- [Passage given]:
(begin)
What torque-speed curve should I use for my stepper motor selection?

[Zalajbeg]

Hello everybody,

I have a project in which I need to continuously rotate some plates attached to rods across a flow and measure the effect of these plates on the flow in downstream. The rotation must be in specific angular velocities.

Let's assume I expect the maximum moment applied on the plates will be 20 N.cm. My questions are:

1) Should I compare this torque with holding torque in technical data sheets with some safety factors in case I cannot find a torque-speed curve? Is the holding torque the maximum torque on the torque-speed curve?
2) Let's say at a given angular velocity the torque-speed curve shows 40 N.cm and the air at this given velocity applies a moment of 20 N.cm in the opposite direction of the motor's rotation. Will the motor be able to move as I defined since 40 N.cm is greater than 20 N.cm?
3) Again I have the same scenario as #2 but this time the moment is applied in the same direction as motor's rotation. Will the motor be able to move as I defined if the motor needs to resist the moment not to rotate too fast?
(end)
- [Provided records]:
(begin)
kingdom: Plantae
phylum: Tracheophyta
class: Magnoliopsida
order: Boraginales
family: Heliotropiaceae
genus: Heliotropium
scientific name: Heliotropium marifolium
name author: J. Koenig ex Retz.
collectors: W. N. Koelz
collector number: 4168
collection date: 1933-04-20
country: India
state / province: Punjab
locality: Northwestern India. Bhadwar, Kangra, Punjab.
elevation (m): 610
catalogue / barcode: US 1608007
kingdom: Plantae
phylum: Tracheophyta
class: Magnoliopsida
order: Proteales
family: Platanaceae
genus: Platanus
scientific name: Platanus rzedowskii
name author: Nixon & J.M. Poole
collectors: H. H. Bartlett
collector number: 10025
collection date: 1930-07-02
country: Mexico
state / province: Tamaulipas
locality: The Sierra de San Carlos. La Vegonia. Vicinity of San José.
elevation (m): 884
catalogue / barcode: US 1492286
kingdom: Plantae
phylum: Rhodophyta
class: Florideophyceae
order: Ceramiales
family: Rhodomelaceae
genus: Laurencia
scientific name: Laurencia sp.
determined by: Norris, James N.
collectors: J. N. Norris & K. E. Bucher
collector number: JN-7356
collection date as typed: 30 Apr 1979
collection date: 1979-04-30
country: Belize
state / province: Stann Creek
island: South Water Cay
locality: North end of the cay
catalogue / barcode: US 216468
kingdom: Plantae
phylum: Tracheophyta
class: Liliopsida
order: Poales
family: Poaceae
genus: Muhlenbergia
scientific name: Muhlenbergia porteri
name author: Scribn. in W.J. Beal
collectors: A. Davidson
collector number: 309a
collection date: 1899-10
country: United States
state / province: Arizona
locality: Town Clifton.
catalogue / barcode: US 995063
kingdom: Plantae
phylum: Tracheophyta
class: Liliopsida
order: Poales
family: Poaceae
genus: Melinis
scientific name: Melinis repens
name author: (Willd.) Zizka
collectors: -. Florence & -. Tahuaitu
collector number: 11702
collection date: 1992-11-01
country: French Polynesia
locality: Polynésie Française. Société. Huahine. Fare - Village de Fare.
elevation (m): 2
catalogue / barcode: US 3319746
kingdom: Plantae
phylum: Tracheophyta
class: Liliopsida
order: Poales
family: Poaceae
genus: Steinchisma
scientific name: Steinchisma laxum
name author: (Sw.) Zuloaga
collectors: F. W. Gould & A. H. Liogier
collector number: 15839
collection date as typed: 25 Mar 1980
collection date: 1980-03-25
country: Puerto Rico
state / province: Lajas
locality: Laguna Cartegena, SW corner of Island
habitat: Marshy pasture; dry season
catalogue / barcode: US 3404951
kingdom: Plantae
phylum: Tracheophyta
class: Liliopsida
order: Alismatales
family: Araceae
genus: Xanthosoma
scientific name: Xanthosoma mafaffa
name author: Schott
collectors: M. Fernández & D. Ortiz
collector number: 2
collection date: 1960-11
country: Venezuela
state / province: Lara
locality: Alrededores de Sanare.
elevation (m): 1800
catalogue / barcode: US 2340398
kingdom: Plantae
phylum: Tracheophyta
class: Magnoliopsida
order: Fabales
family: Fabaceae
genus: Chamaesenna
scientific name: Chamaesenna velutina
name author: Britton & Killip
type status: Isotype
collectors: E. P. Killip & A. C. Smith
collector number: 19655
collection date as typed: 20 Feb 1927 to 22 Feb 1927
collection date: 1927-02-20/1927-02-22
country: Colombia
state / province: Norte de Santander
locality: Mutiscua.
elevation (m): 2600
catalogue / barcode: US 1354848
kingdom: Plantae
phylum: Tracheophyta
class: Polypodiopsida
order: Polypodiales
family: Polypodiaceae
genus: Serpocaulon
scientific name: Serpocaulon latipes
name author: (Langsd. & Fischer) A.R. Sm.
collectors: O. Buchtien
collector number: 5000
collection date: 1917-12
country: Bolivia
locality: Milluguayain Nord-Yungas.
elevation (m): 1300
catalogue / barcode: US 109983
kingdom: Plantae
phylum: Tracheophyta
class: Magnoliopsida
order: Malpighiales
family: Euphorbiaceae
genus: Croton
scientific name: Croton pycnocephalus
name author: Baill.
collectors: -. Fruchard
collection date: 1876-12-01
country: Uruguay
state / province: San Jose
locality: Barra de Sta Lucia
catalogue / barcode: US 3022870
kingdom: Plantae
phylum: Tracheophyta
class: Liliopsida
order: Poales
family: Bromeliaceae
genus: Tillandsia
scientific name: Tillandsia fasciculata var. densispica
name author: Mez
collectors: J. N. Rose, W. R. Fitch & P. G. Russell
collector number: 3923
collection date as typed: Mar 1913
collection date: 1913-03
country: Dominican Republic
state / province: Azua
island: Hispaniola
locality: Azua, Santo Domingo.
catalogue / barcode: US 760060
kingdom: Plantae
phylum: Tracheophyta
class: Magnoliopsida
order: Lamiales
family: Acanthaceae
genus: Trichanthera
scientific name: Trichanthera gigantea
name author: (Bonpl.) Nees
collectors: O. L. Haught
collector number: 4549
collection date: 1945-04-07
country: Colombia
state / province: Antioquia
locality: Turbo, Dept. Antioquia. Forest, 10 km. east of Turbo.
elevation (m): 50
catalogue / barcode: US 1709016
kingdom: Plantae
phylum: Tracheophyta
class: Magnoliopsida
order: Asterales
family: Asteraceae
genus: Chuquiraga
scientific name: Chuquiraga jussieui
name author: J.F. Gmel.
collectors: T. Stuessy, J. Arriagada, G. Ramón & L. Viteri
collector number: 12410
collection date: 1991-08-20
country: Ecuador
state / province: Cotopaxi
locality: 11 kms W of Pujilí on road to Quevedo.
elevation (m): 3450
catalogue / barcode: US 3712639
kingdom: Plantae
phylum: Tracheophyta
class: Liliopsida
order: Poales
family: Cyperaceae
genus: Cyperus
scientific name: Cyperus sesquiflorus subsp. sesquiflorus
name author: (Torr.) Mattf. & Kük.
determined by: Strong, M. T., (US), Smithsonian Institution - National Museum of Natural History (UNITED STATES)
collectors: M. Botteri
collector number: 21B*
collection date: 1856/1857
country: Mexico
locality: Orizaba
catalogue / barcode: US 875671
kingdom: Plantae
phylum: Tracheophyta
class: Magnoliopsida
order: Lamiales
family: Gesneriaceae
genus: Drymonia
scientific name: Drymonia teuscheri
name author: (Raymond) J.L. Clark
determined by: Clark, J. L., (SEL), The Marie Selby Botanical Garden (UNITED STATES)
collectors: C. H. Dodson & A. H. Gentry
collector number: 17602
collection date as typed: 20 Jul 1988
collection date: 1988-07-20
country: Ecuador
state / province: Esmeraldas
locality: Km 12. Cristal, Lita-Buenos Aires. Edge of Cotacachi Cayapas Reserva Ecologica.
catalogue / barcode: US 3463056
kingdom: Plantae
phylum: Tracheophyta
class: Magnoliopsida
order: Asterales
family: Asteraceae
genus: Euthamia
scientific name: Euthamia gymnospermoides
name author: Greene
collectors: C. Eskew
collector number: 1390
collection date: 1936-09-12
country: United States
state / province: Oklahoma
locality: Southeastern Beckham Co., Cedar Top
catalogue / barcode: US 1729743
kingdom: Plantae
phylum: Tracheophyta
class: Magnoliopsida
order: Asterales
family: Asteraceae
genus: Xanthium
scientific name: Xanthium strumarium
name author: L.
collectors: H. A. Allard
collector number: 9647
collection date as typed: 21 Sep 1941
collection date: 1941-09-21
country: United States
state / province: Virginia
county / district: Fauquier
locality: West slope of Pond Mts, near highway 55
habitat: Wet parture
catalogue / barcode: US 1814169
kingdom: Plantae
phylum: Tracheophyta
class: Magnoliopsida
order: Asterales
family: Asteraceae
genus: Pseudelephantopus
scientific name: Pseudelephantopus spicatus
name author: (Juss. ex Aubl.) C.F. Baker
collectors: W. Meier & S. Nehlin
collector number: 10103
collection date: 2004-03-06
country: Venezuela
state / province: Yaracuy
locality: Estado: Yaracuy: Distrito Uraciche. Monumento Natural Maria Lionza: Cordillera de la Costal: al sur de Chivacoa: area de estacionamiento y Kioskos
(end)
- [Your tasks]:
[1] Decide whether each statement agrees with the stepper motor thread, and support each yes or no with the deciding words quoted from it: (a) the poster assumes a maximum moment of 20 N.cm on the plates; (b) the plates may rotate at any angular velocity; (c) in the third scenario, the moment acts opposite to the motor's rotation.
[2] In the listing, revise the lines between the line holding "country: Puerto Rico" and the line holding "state / province: Lara", inclusive. Give only those lines, with "scientific name" replaced by "taxon name" and everything else unchanged.
The stepper motor thread and the listing come from unrelated sources.

- [Exercise responses]:
[1]
(a) Yes: "Let's assume I expect the maximum moment applied on the plates will be 20 N.cm."
(b) No: "The rotation must be in specific angular velocities."
(c) No: "this time the moment is applied in the same direction as motor's rotation."

[2]
country: Puerto Rico
state / province: Lajas
locality: Laguna Cartegena, SW corner of Island
habitat: Marshy pasture; dry season
catalogue / barcode: US 3404951
kingdom: Plantae
phylum: Tracheophyta
class: Liliopsida
order: Alismatales
family: Araceae
genus: Xanthosoma
taxon name: Xanthosoma mafaffa
name author: Schott
collectors: M. Fernández & D. Ortiz
collector number: 2
collection date: 1960-11
country: Venezuela
state / province: Lara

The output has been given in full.